The satellite imagery dataset includes data from all hours of the day. It is recommended that you only select "daylight" hours, as the submissions will be tested on "daylight" hours only. "Daylight" hours are defined as as hours where the sun is at least 10 degrees above the horizon, as measured from the centre of the 128Γ128 pixel input image. The angle of the sun can be computed using pvlib.solarposition.get_solarposition.
Given the satellite images are 1,843Γ891 pixels, you can get a huge number of 128Γ128 training examples by randomly selecting 128Γ128 crops from the satellite imagery. You just want to make sure that the entire temporal extent of each example is in "daylight", i.e. the sun is at least 10 degrees above the horizon as measured from the centre of each 128Γ128 crop.
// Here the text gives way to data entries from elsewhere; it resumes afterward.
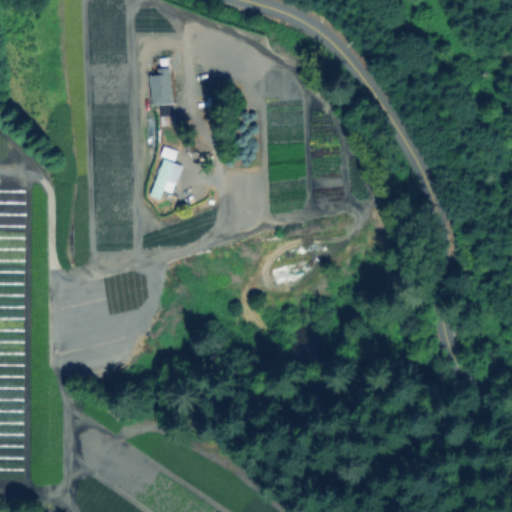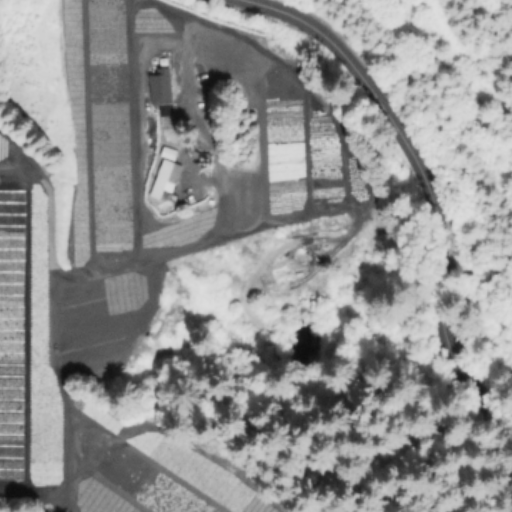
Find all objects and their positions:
building: (160, 93)
road: (142, 99)
building: (164, 177)
road: (426, 184)
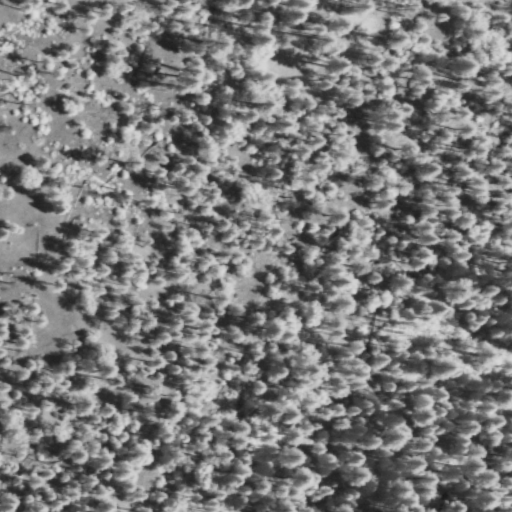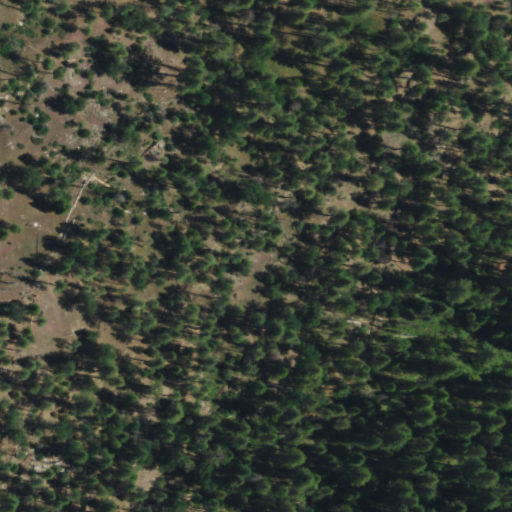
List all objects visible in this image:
road: (270, 261)
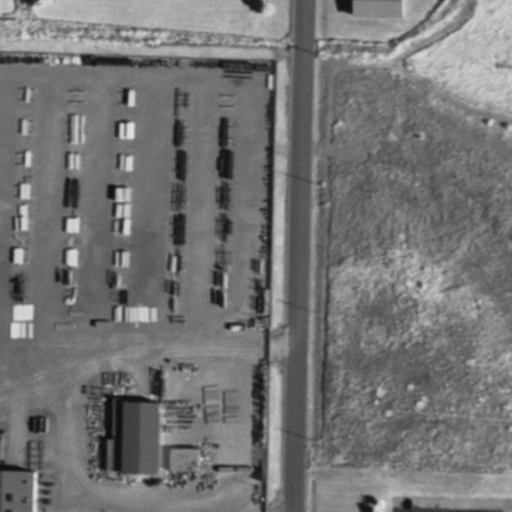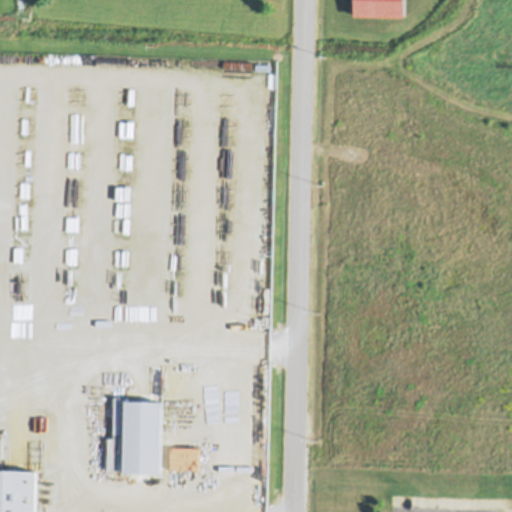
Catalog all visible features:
road: (294, 255)
building: (142, 436)
building: (142, 437)
building: (17, 490)
building: (17, 491)
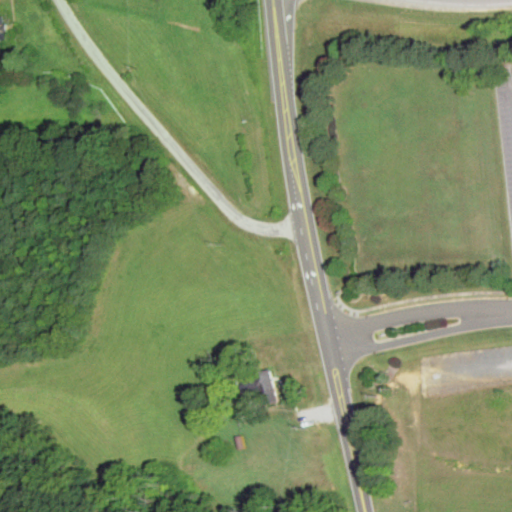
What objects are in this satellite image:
building: (0, 30)
road: (510, 80)
road: (166, 136)
road: (308, 257)
road: (417, 312)
road: (421, 333)
building: (260, 379)
building: (218, 450)
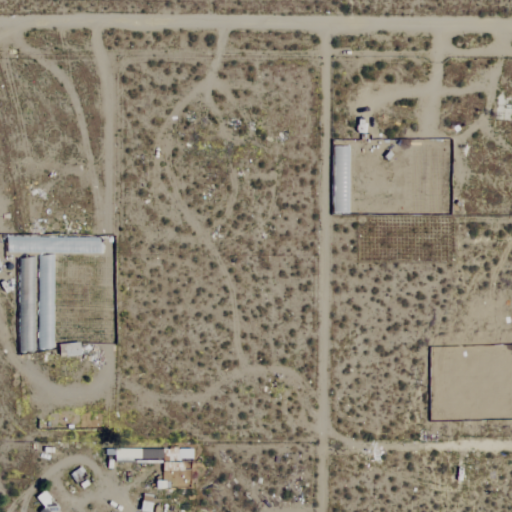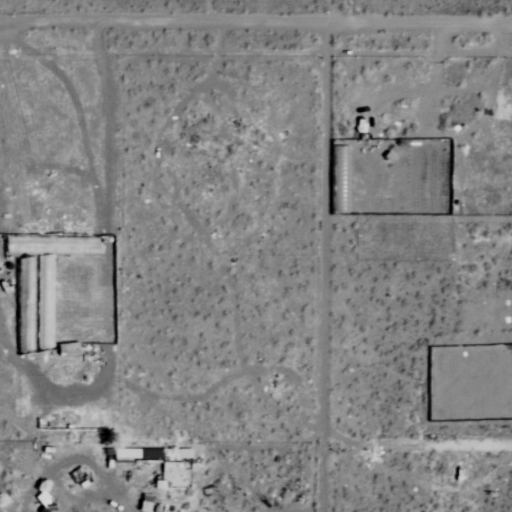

Open Climate Fix have provided "high resolution visible" satellite imagery taken over the UK and north-western Europe from a geostationary orbit between January 2020 and November 2021. It was sourced from EUMETSAT's Spinning Enhanced Visible and InfraRed Imager Rapid Scanning Service. The individual images are 1,843Γ891 and have a spatial resolution of about 2-3 km (decreasing south to north). The satellite produces images every five minutes, so an hour of satellite imagery consists of 12 timesteps.
Check the dataset out on Google Cloud Public Datasets.
To get started, download and extract the example project from GitHub. In addition to containing more information about the dataset and the challenge, the Jupyter notebook in training.ipynb
guides you through training a basic model and making your first Climate Hack.AI submission.
Also, make sure to check out Open Climate Fix's notebook, which provides a more in-depth introduction to reading the satellite data, as well as more technical information about the dataset.
For this challenge, we evaluate submissions inside a lightweight Linux-based virtual machine with 4 vCPUs and 6GB RAM. Submissions may be no larger than 4GB in size.
The Python 3.9 packages installed in the evaluation environment include the following:
cachetools (5.0.0),
dm-reverb (0.6.1),
dm-tree (0.1.6),
flatbuffers (2.0),
gym (0.21.0),
joblib (1.1.0),
keras (2.8.0),
Keras-Preprocessing (1.1.2),
numba (0.55.1),
numpy (1.21.5),
opencv-contrib-python-headless (4.5.5.62),
opt-einsum (3.3.0),
einops (0.4.0),
perceiver-pytorch (0.8.3),
pandas (1.4.0),
Pillow (9.0.1),
scikit-learn (1.0.2),
scipy (1.7.3),
tensorboard (2.8.0),
tensorflow (2.8.0),
tf-agents (0.7.1),
torch (1.10.2+cpu),
torchaudio (0.10.2+cpu),
torchvision (0.11.3+cpu),
wrapt (1.13.3)
If there is a package you want to use that is not installed in the evaluation environment, reach out to us on Discord and we will try our best to accommodate any reasonable requests!
In-person finals will be held at Harvard University and University College London from Thursday 24th March until Saturday 26th March 2022. Look out for an email from us when the qualifying round closes if you expect to be in the top three for your academic institution!